# Planted Tanks > Aquascaping >  my tank(s) update

## lorba

Planted Tank Folders

 3ft @ home

 1.5ft Alpha @ Office

 1.5ft Bravo @ Office

 
Shrimp tank Alpha @ office

----------


## Simon

so r we expected this and yr office tank to be in the competition?

----------


## lorba

i will put this in... but only to beef up the number of participants..  :Smile:

----------


## hwchoy

lorba, can you tell me how to get the moss on that wood/rock? Did you tie it yourself or bought it pre-tied? I'm planning to tie moss on rock but not sure how to tie them to get that &amp;quot;hat&amp;quot; effect. Do I tie only the top portion of the wood/rock?

----------


## lorba

choy, u mean the pieces with java fern or the other one?

With Java fern and Nana
-----------------------
wrap the fern and nana like dumpling first.. then just spread a single, very thin layer of java moss over it, looks ugly for a wk or soon and then it takes off.

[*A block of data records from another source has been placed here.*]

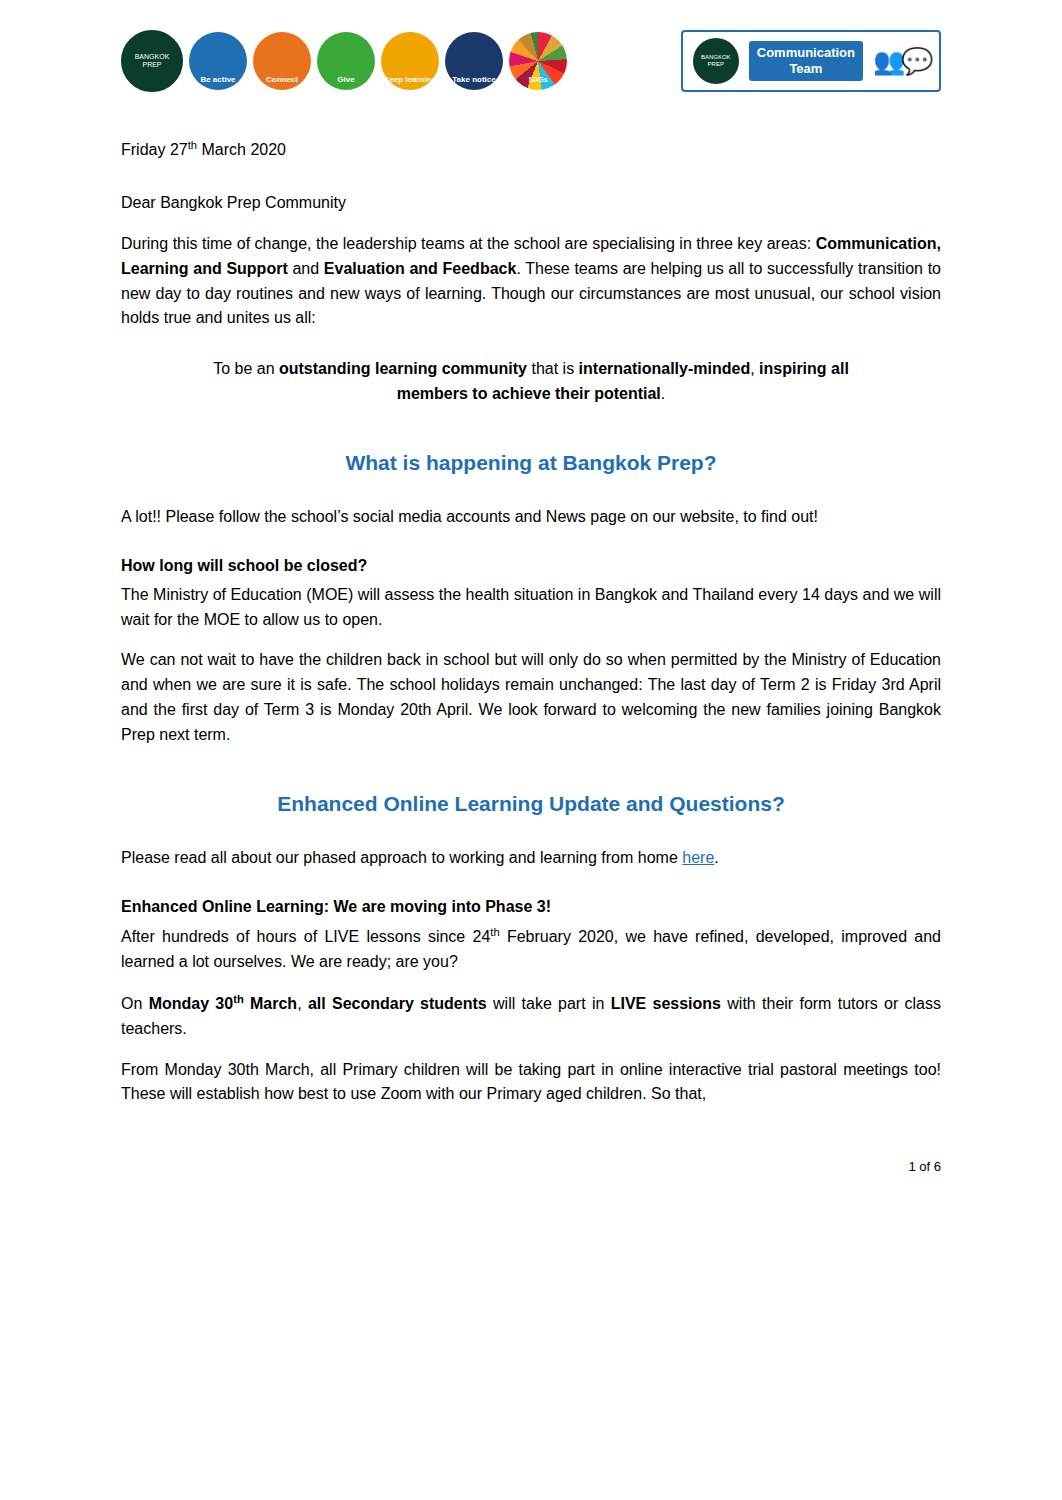BANGKOK
PREP
Be active
Connect
Give
Keep learning
Take notice
SDGs
BANGKOK
PREP
Communication
Team
👥💬
Friday 27th March 2020
Dear Bangkok Prep Community
During this time of change, the leadership teams at the school are specialising in three key areas: Communication, Learning and Support and Evaluation and Feedback. These teams are helping us all to successfully transition to new day to day routines and new ways of learning. Though our circumstances are most unusual, our school vision holds true and unites us all:
To be an outstanding learning community that is internationally-minded, inspiring all members to achieve their potential.
What is happening at Bangkok Prep?
A lot!! Please follow the school’s social media accounts and News page on our website, to find out!
How long will school be closed?
The Ministry of Education (MOE) will assess the health situation in Bangkok and Thailand every 14 days and we will wait for the MOE to allow us to open.
We can not wait to have the children back in school but will only do so when permitted by the Ministry of Education and when we are sure it is safe. The school holidays remain unchanged: The last day of Term 2 is Friday 3rd April and the first day of Term 3 is Monday 20th April. We look forward to welcoming the new families joining Bangkok Prep next term.
Enhanced Online Learning Update and Questions?
Please read all about our phased approach to working and learning from home here.
Enhanced Online Learning: We are moving into Phase 3!
After hundreds of hours of LIVE lessons since 24th February 2020, we have refined, developed, improved and learned a lot ourselves. We are ready; are you?
On Monday 30th March, all Secondary students will take part in LIVE sessions with their form tutors or class teachers.
From Monday 30th March, all Primary children will be taking part in online interactive trial pastoral meetings too! These will establish how best to use Zoom with our Primary aged children. So that,
1 of 6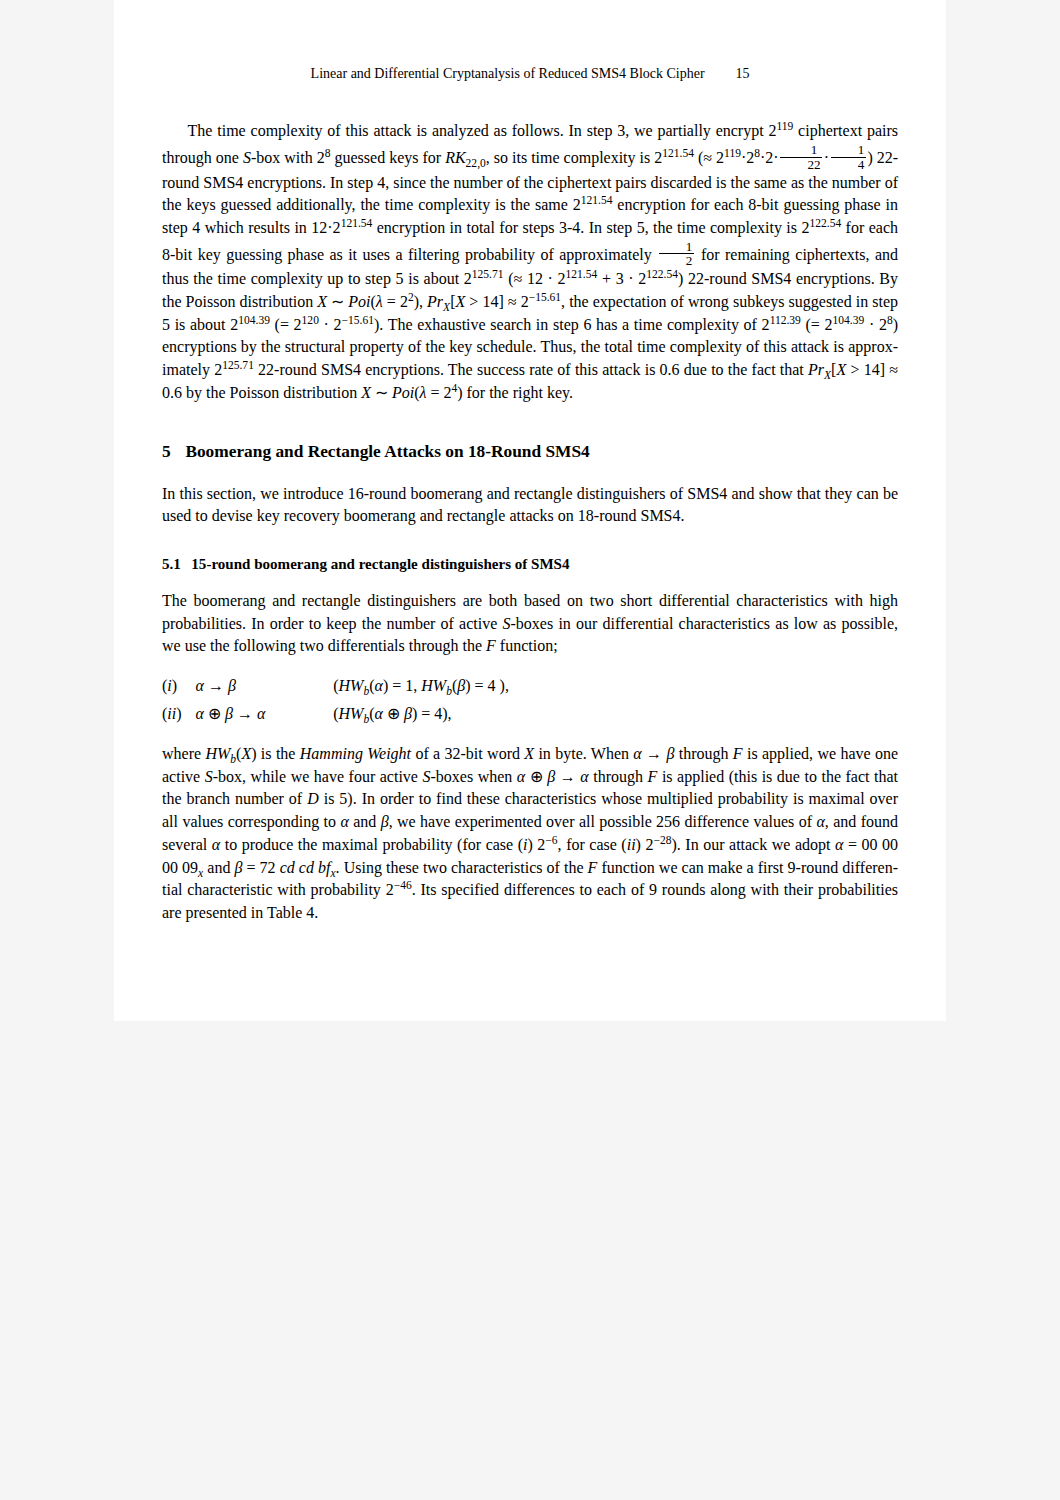Linear and Differential Cryptanalysis of Reduced SMS4 Block Cipher 15
The time complexity of this attack is analyzed as follows. In step 3, we partially encrypt 2119 ciphertext pairs through one S-box with 28 guessed keys for RK22,0, so its time complexity is 2121.54 (≈ 2119·28·2·122·14) 22-round SMS4 encryptions. In step 4, since the number of the ciphertext pairs discarded is the same as the number of the keys guessed additionally, the time complexity is the same 2121.54 encryption for each 8-bit guessing phase in step 4 which results in 12·2121.54 encryption in total for steps 3-4. In step 5, the time complexity is 2122.54 for each 8-bit key guessing phase as it uses a filtering probability of approximately 12 for remaining ciphertexts, and thus the time complexity up to step 5 is about 2125.71 (≈ 12 · 2121.54 + 3 · 2122.54) 22-round SMS4 encryptions. By the Poisson distribution X ∼ Poi(λ = 22), PrX[X > 14] ≈ 2−15.61, the expectation of wrong subkeys suggested in step 5 is about 2104.39 (= 2120 · 2−15.61). The exhaustive search in step 6 has a time complexity of 2112.39 (= 2104.39 · 28) encryptions by the structural property of the key schedule. Thus, the total time complexity of this attack is approximately 2125.71 22-round SMS4 encryptions. The success rate of this attack is 0.6 due to the fact that PrX[X > 14] ≈ 0.6 by the Poisson distribution X ∼ Poi(λ = 24) for the right key.
5 Boomerang and Rectangle Attacks on 18-Round SMS4
In this section, we introduce 16-round boomerang and rectangle distinguishers of SMS4 and show that they can be used to devise key recovery boomerang and rectangle attacks on 18-round SMS4.
5.115-round boomerang and rectangle distinguishers of SMS4
The boomerang and rectangle distinguishers are both based on two short differential characteristics with high probabilities. In order to keep the number of active S-boxes in our differential characteristics as low as possible, we use the following two differentials through the F function;
(i) α → β(HWb(α) = 1, HWb(β) = 4 ), (ii) α ⊕ β → α(HWb(α ⊕ β) = 4),
where HWb(X) is the Hamming Weight of a 32-bit word X in byte. When α → β through F is applied, we have one active S-box, while we have four active S-boxes when α ⊕ β → α through F is applied (this is due to the fact that the branch number of D is 5). In order to find these characteristics whose multiplied probability is maximal over all values corresponding to α and β, we have experimented over all possible 256 difference values of α, and found several α to produce the maximal probability (for case (i) 2−6, for case (ii) 2−28). In our attack we adopt α = 00 00 00 09x and β = 72 cd cd bfx. Using these two characteristics of the F function we can make a first 9-round differential characteristic with probability 2−46. Its specified differences to each of 9 rounds along with their probabilities are presented in Table 4.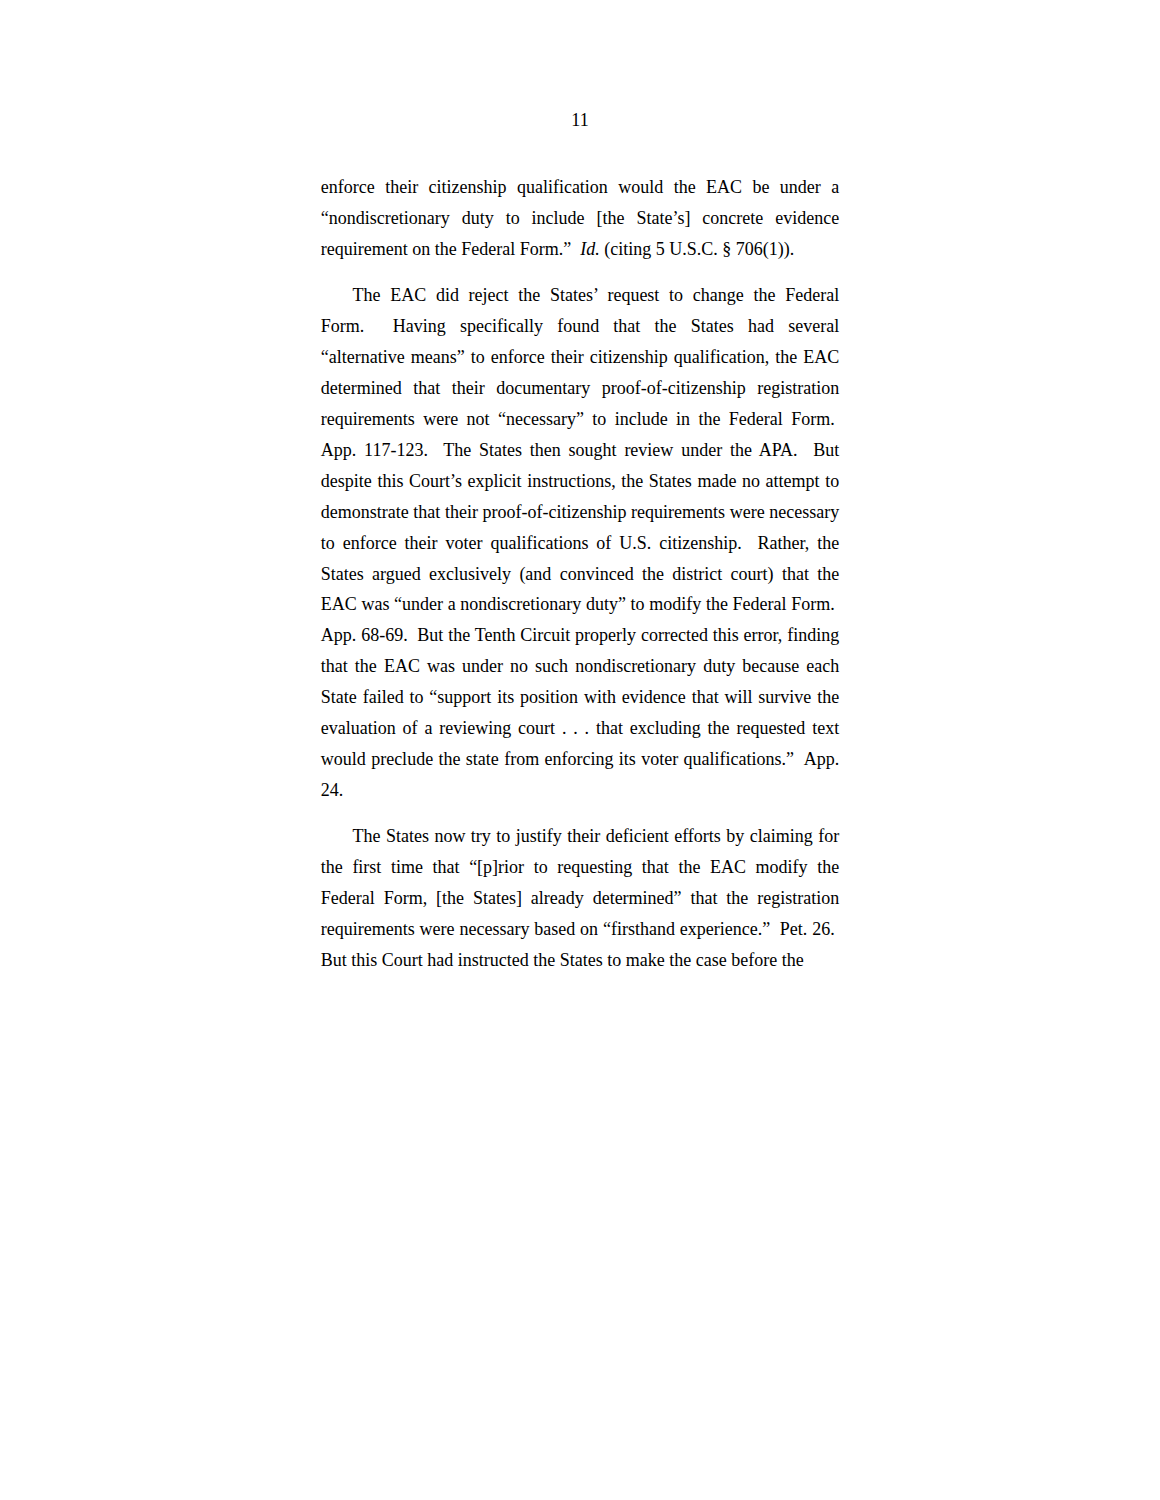11
enforce their citizenship qualification would the EAC be under a “nondiscretionary duty to include [the State’s] concrete evidence requirement on the Federal Form.” Id. (citing 5 U.S.C. § 706(1)).
The EAC did reject the States’ request to change the Federal Form. Having specifically found that the States had several “alternative means” to enforce their citizenship qualification, the EAC determined that their documentary proof-of-citizenship registration requirements were not “necessary” to include in the Federal Form. App. 117-123. The States then sought review under the APA. But despite this Court’s explicit instructions, the States made no attempt to demonstrate that their proof-of-citizenship requirements were necessary to enforce their voter qualifications of U.S. citizenship. Rather, the States argued exclusively (and convinced the district court) that the EAC was “under a nondiscretionary duty” to modify the Federal Form. App. 68-69. But the Tenth Circuit properly corrected this error, finding that the EAC was under no such nondiscretionary duty because each State failed to “support its position with evidence that will survive the evaluation of a reviewing court . . . that excluding the requested text would preclude the state from enforcing its voter qualifications.” App. 24.
The States now try to justify their deficient efforts by claiming for the first time that “[p]rior to requesting that the EAC modify the Federal Form, [the States] already determined” that the registration requirements were necessary based on “firsthand experience.” Pet. 26. But this Court had instructed the States to make the case before the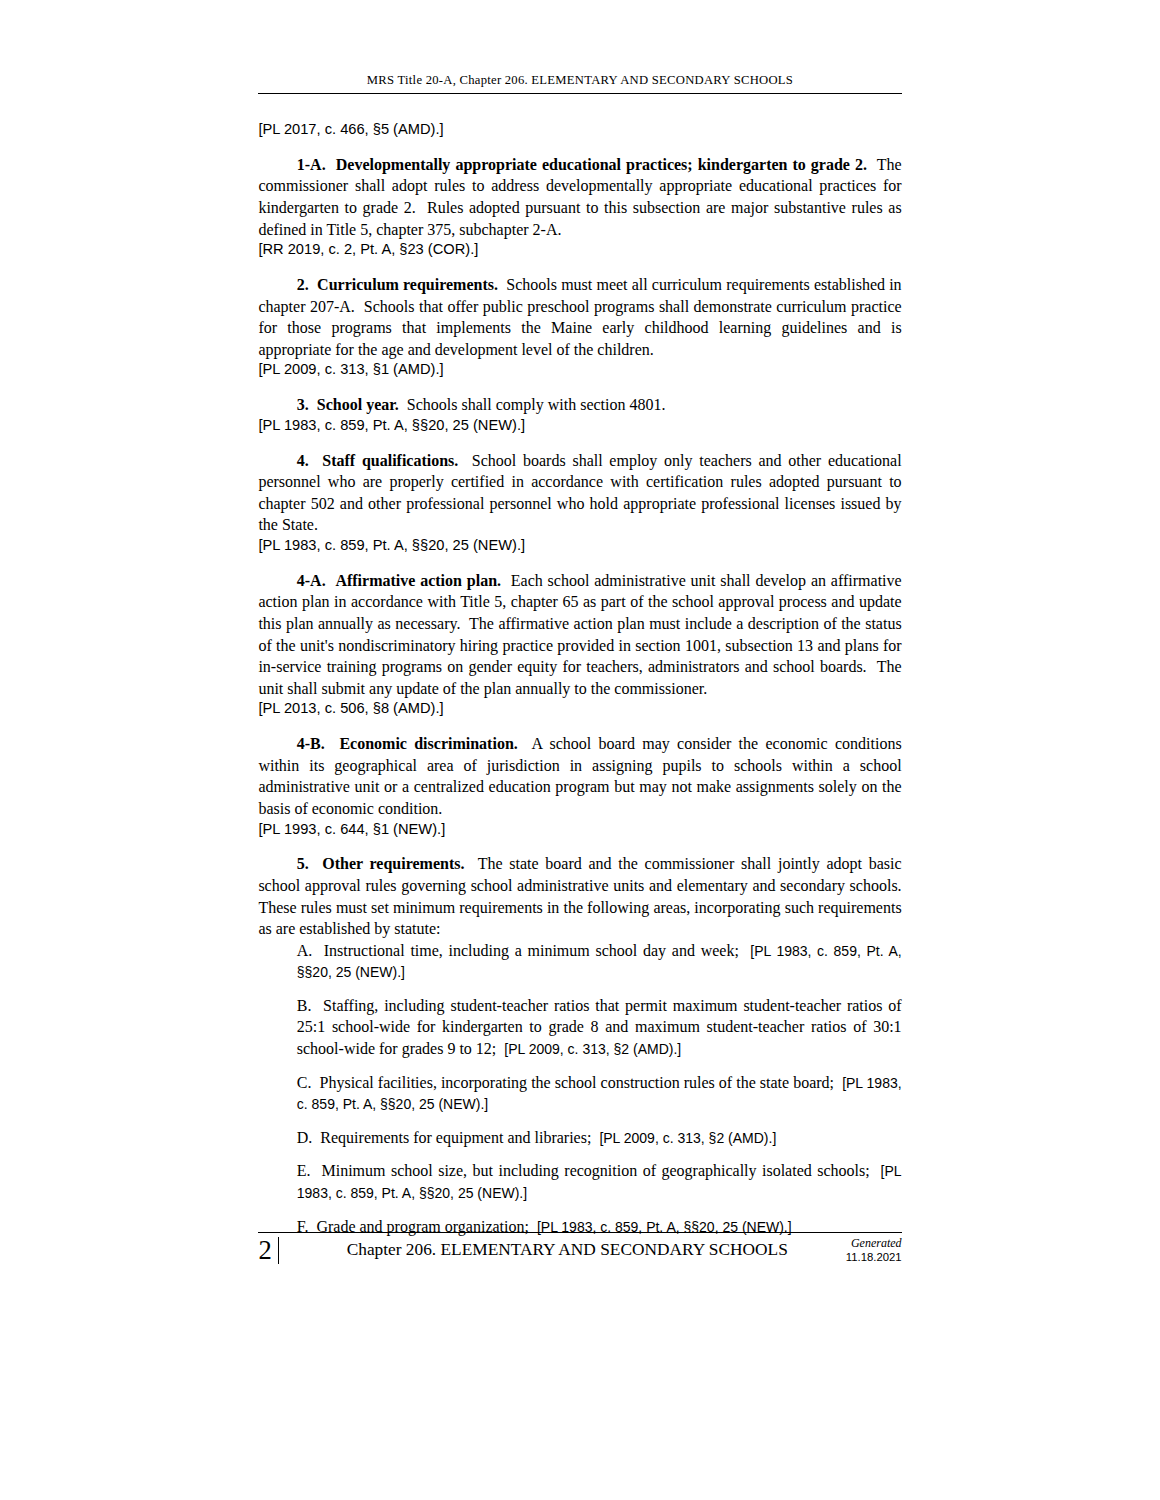MRS Title 20-A, Chapter 206. ELEMENTARY AND SECONDARY SCHOOLS
[PL 2017, c. 466, §5 (AMD).]
1-A. Developmentally appropriate educational practices; kindergarten to grade 2. The commissioner shall adopt rules to address developmentally appropriate educational practices for kindergarten to grade 2. Rules adopted pursuant to this subsection are major substantive rules as defined in Title 5, chapter 375, subchapter 2‑A.
[RR 2019, c. 2, Pt. A, §23 (COR).]
2. Curriculum requirements. Schools must meet all curriculum requirements established in chapter 207‑A. Schools that offer public preschool programs shall demonstrate curriculum practice for those programs that implements the Maine early childhood learning guidelines and is appropriate for the age and development level of the children.
[PL 2009, c. 313, §1 (AMD).]
3. School year. Schools shall comply with section 4801.
[PL 1983, c. 859, Pt. A, §§20, 25 (NEW).]
4. Staff qualifications. School boards shall employ only teachers and other educational personnel who are properly certified in accordance with certification rules adopted pursuant to chapter 502 and other professional personnel who hold appropriate professional licenses issued by the State.
[PL 1983, c. 859, Pt. A, §§20, 25 (NEW).]
4-A. Affirmative action plan. Each school administrative unit shall develop an affirmative action plan in accordance with Title 5, chapter 65 as part of the school approval process and update this plan annually as necessary. The affirmative action plan must include a description of the status of the unit's nondiscriminatory hiring practice provided in section 1001, subsection 13 and plans for in-service training programs on gender equity for teachers, administrators and school boards. The unit shall submit any update of the plan annually to the commissioner.
[PL 2013, c. 506, §8 (AMD).]
4-B. Economic discrimination. A school board may consider the economic conditions within its geographical area of jurisdiction in assigning pupils to schools within a school administrative unit or a centralized education program but may not make assignments solely on the basis of economic condition.
[PL 1993, c. 644, §1 (NEW).]
5. Other requirements. The state board and the commissioner shall jointly adopt basic school approval rules governing school administrative units and elementary and secondary schools. These rules must set minimum requirements in the following areas, incorporating such requirements as are established by statute:
A. Instructional time, including a minimum school day and week; [PL 1983, c. 859, Pt. A, §§20, 25 (NEW).]
B. Staffing, including student-teacher ratios that permit maximum student-teacher ratios of 25:1 school-wide for kindergarten to grade 8 and maximum student-teacher ratios of 30:1 school-wide for grades 9 to 12; [PL 2009, c. 313, §2 (AMD).]
C. Physical facilities, incorporating the school construction rules of the state board; [PL 1983, c. 859, Pt. A, §§20, 25 (NEW).]
D. Requirements for equipment and libraries; [PL 2009, c. 313, §2 (AMD).]
E. Minimum school size, but including recognition of geographically isolated schools; [PL 1983, c. 859, Pt. A, §§20, 25 (NEW).]
F. Grade and program organization; [PL 1983, c. 859, Pt. A, §§20, 25 (NEW).]
2
Chapter 206. ELEMENTARY AND SECONDARY SCHOOLS
Generated
11.18.2021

The moss grows somewhat in a same direction which look neat. You can shape it by pressing here and there when its thick enough.

----------


## eggz

Woah...great looking tank you gots there. What's the foreground? hairgrass? very nice!


eggz

----------


## lorba

thanks, and yup, HG.. but they look messy. always have to comb them for loose java moss and riccia.. quite fed up..

----------


## Mez

Nice!

----------


## pipsqueak

Nice..I like the balansae/c.natans(?) at the back..

----------


## kingpin

Very nice lorba. The moss and hairgrass are growing nicely.

----------


## FC

Nice. I like the the way you place the crypts among the hairglass which help to make contrast.

----------


## richy

Nice moss, Roland!

----------


## lorba

updated my office tanks, see above.

Really lousy handling the cam, the pics taken looks yucks.

----------


## juggler

Nice! 2 tanks in the office, how nice!
Can see a reflection of you holdng the camera in one of the pics.  :Smile:

----------


## lorba

yup..  :Smile:  mi really not good at the cam, look like gotta go study before i get my own one.

----------


## lorba

Have updated 
- shrimp tank A (1 mth old after rescaped) and 
- 1.5ft tank A (1 mth after rescaped)

*See the first post for links*. Will update my home 3ft, 1.5ft B and Shrimp tank B when i have time. Please throw me your spanners.  :Smile:

----------


## Simon

yr shrimp tank is VERY green [ :Grin: ] yr anubias tank is nice

----------


## lorba

the shrimp tank is very small, making it very difficult to clean and maintain. But the moss did better this time.

updated my 3ft @ home.

----------


## Davidd

your tanks look very good!

One personal opinion about the 1.5ft(thogh entirely subjective), the bright blue of the cardinals quite distracting and loud for the tank. something more subdued like lampeyes or the mini rasbora would look very nice.

----------


## lorba

yup, i agree with you. They are from the 100 cardinal tetras i bought months ago, can't bear to give them away.  :Smile:

----------


## lorba

tanks in cubicle

----------


## lorba

Updated on my 3ft @ home, see 1st post for link.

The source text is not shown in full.